What's remarkable about the Burgess Shale fossils is not just their diversity, but that they included impressions of soft body parts. Most fossils are from bones or shells.

But Wolcott never fully understood the significance of his discovery, which included the five-eyed, long-snouted opabinia, the round-mouthed anomalocaris and the sluglike pikaia. He assumed they belonged in modern taxonomic groups.

More than 40 years later, British scientist Harry Whittington and others took a fresh look and concluded that the animals were a unique part of the busy evolutionary period called the Cambrian explosion.

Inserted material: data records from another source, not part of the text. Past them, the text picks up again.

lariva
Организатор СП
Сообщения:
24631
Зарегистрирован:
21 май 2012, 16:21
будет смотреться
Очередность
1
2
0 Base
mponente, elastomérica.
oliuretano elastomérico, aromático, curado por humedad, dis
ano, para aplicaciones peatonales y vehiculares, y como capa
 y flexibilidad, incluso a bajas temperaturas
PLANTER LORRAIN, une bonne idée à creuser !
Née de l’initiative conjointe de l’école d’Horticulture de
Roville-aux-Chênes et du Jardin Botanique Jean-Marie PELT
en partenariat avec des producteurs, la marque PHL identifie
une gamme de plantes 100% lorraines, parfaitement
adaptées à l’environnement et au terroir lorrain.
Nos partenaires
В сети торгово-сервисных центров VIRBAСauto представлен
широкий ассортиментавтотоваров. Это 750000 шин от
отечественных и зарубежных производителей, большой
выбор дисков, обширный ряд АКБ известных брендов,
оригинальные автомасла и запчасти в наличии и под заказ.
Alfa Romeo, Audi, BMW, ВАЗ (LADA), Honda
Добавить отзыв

The fossils suggested that evolution does not proceed in an orderly fashion, but by leaps and starts followed by periods of relative inactivity and extinction. In 1972 that process was dubbed "punctuated equilibrium" by Harvard University professor Stephen Jay Gould and collaborator Niles Eldredge.

"Without hesitation or ambiguity, and fully mindful of such paleontological wonders as large dinosaurs and African ape-men, I state that the invertebrates of the Burgess Shale ... are the world's most important animal fossils," Gould wrote in his 1989 book, "Wonderful Life."

"These Canadian fossils are precious because they preserve in exquisite detail, down to the last filament of the trilobite's gill, or the components of a last meal in a worm's gut, the soft anatomy of organisms," writes Gould, who died in 2002.

Gould argues that the fossils show humans are not a necessary or even likely outcome of evolution.

"Wind back the tape of life to the early days of the Burgess Shale," Gould says. "Let it play again from an identical starting point, and the chances becomes vanishingly small that anything like human intelligence would grace the replay."